BLOOMINGTON, Ind. (AP) - More than nine years ago, Indiana University professor Dennis Conway had prepared a class to visit the “rich, old island” of Cuba.
The U.S. government, holding to its embargo of the country, made it impossible to follow through. Any stay would have to last at least 10 weeks, officials said; anything shorter, not a “legitimate” educational exchange, would be an unwanted boost to the Cuban national economy.
This summer, however, one of Conway’s pupils may follow through. Frank Marshalek, a doctoral candidate in IU’s department of geography, has organized a two-week excursion to Bloomington’s “sister city” of Santa Clara as part of a six-week summer course titled “Issues in Latin America, the Caribbean and Contemporary Cuba.”
After President George W. Bush’s tightening of regulations on travel to Cuba, the easing of those restrictions under President Barack Obama has allowed IU to plan a trip to Santa Clara as part of the itinerary - if enough students sign up for the class with the Office of Overseas Study. The deadline, Marshalek told The Herald-Times (https://bit.ly/1eprmYX ), is supposed to be Monday, but he could ask for an extension.
After all, after almost a decade of waiting for the first Bloomington-based course to travel to Cuba, Marshalek is hoping the exotic locale will be attractive to students.
“It’s a Cold War relic, this animosity,” Marshalek said.
IU has organized trips to Cuba through Indiana University-Purdue University Indianapolis since the early 2000s, with professor Tim Brothers at the helm, but those trips were halted once Bush added restrictions, according to Kathleen Sideli, associate vice president for overseas study. Brothers restarted his trips to Cuba with geography students in 2011, Sideli said.
Marshalek’s class would have added meaning because of Bloomington’s connection with Santa Clara, which Bloomington has regarded as a “sister city” since 1999. Marshalek and others have been able to visit as individuals, but not with a class. His syllabus for the course plans for three weeks in Bloomington, learning about the country’s period of colonialism, Che Guevara and more, before heading to Santa Clara and eventually Havana.

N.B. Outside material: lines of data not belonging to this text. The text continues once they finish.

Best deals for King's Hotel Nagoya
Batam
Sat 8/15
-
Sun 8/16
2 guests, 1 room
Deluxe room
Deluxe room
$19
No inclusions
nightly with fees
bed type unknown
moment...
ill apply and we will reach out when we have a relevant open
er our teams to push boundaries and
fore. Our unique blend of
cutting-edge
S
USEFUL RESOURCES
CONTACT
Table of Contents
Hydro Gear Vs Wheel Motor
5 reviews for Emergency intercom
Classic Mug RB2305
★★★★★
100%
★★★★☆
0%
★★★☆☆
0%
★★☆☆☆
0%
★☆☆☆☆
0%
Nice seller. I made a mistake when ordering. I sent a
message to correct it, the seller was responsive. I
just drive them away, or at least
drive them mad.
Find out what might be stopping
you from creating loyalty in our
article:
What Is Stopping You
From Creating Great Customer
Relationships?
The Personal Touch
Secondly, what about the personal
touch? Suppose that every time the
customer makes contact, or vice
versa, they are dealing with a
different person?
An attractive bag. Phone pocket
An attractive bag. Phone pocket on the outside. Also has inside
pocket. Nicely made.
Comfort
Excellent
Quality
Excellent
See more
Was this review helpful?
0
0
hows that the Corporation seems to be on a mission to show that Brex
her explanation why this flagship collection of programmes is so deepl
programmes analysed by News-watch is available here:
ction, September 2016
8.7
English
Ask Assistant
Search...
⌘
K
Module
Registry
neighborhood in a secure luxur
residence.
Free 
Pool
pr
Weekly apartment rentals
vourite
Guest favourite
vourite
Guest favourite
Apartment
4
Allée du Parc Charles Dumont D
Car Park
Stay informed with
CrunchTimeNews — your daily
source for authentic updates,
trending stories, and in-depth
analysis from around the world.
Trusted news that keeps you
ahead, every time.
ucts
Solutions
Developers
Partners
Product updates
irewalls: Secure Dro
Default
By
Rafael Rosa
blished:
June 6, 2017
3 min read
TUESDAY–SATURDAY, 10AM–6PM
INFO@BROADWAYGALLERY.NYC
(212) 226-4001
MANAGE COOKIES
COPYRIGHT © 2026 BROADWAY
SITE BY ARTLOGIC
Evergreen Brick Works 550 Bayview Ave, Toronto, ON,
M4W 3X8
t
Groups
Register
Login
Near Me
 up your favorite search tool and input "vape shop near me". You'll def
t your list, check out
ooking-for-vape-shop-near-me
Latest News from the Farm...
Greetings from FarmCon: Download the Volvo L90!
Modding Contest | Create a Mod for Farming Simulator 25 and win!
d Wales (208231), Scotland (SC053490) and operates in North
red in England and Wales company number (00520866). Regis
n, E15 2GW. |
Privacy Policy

Conway sees this as a step in the right direction. He reflects on the embargo between the two countries and what it meant for him when he tried to buy a box of Cuba’s famous cigars. Restrictions by the U.S. didn’t do much to limit the availability of his favorite brand.
He could find the same Cuban cigar he enjoyed at the duty free shop in an airport in Barbados in America; there, the cigar’s yellow package said it was from Cuba. Once, Conway said, he found what he imagines is the same cigar, still yellow, but the packaging said it was from Canada.
America’s neighbor to the north doesn’t have the same restrictions on trade.
“The whole idea of keeping a Cold War ’state of war’ between two civilized countries is a laughing stock,” Conway said. “It’s sort of wilting away.”